Entries shown START
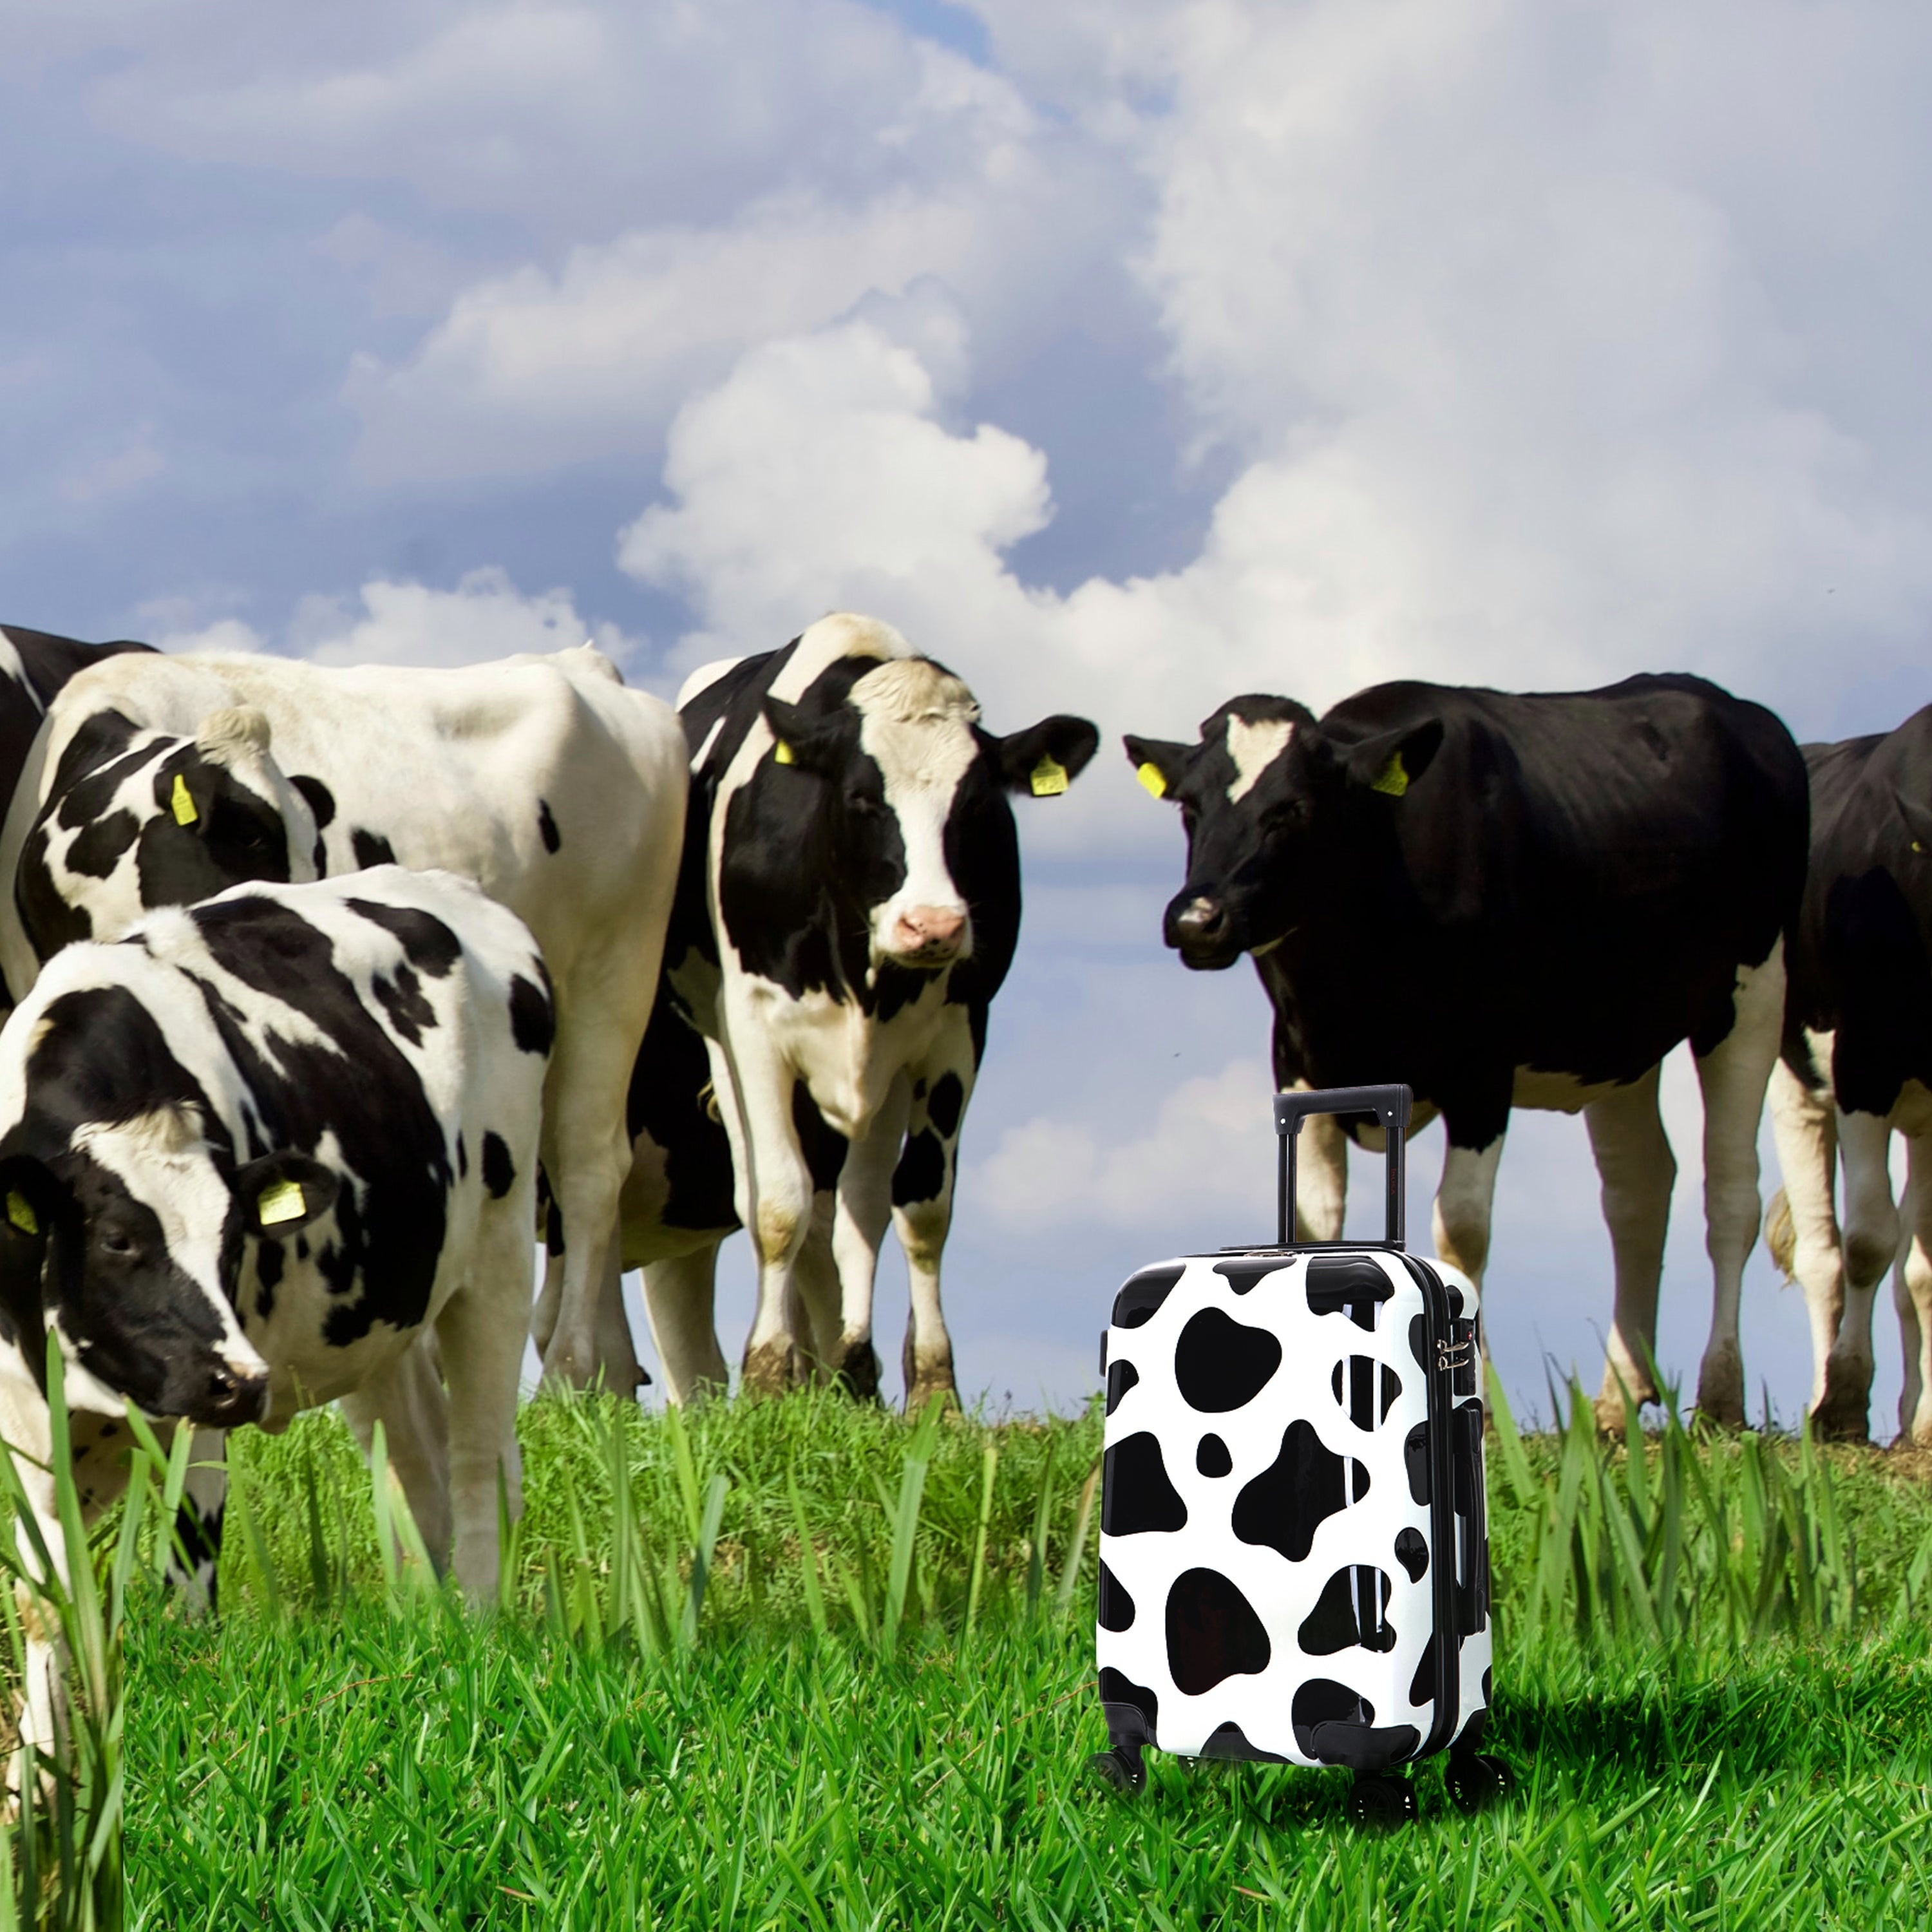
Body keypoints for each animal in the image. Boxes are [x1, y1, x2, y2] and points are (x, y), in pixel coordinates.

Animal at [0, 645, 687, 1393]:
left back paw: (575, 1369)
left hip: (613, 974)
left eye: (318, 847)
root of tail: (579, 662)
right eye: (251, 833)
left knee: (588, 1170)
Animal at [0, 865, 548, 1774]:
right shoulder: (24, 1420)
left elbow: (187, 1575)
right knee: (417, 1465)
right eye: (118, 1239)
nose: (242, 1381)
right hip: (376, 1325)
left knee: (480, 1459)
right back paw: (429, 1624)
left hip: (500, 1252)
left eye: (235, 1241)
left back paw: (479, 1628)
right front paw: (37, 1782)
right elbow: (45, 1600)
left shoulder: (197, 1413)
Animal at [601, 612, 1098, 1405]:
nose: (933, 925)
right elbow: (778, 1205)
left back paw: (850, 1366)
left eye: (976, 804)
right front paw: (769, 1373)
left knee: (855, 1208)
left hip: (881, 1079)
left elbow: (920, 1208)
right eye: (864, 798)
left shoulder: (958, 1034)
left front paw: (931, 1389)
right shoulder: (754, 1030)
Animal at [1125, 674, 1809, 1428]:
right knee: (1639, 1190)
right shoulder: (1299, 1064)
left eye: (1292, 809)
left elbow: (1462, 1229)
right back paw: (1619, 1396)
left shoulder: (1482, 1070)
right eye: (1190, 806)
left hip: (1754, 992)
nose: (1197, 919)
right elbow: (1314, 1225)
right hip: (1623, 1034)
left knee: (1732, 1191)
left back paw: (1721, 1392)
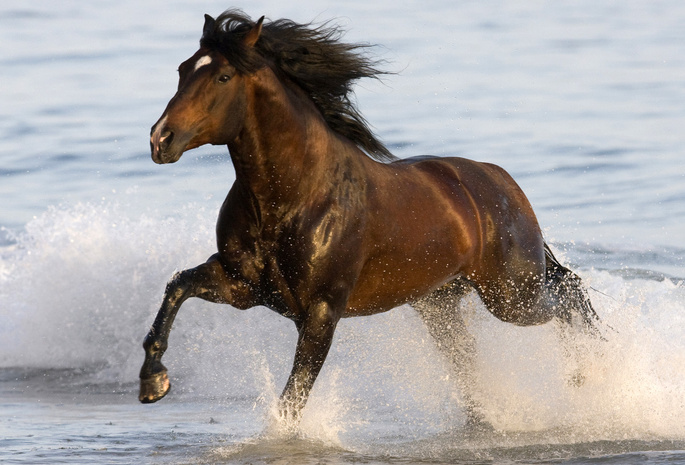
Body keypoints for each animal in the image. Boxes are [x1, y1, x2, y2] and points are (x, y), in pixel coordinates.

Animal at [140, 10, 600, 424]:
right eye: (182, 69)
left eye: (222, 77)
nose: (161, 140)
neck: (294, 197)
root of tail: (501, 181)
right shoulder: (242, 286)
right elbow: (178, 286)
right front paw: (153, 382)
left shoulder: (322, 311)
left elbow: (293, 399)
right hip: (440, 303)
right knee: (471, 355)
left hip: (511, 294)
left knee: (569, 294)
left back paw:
Entries shown END
__Exercise aim__: Copy out each line of the entries above that holds "elbow".

__Result of this task__:
left elbow: (187, 1575)
right elbow: (45, 1600)
right elbow: (778, 1205)
left elbow: (920, 1208)
left elbow: (1462, 1229)
right elbow: (1314, 1225)
right elbow: (178, 286)
left elbow: (293, 399)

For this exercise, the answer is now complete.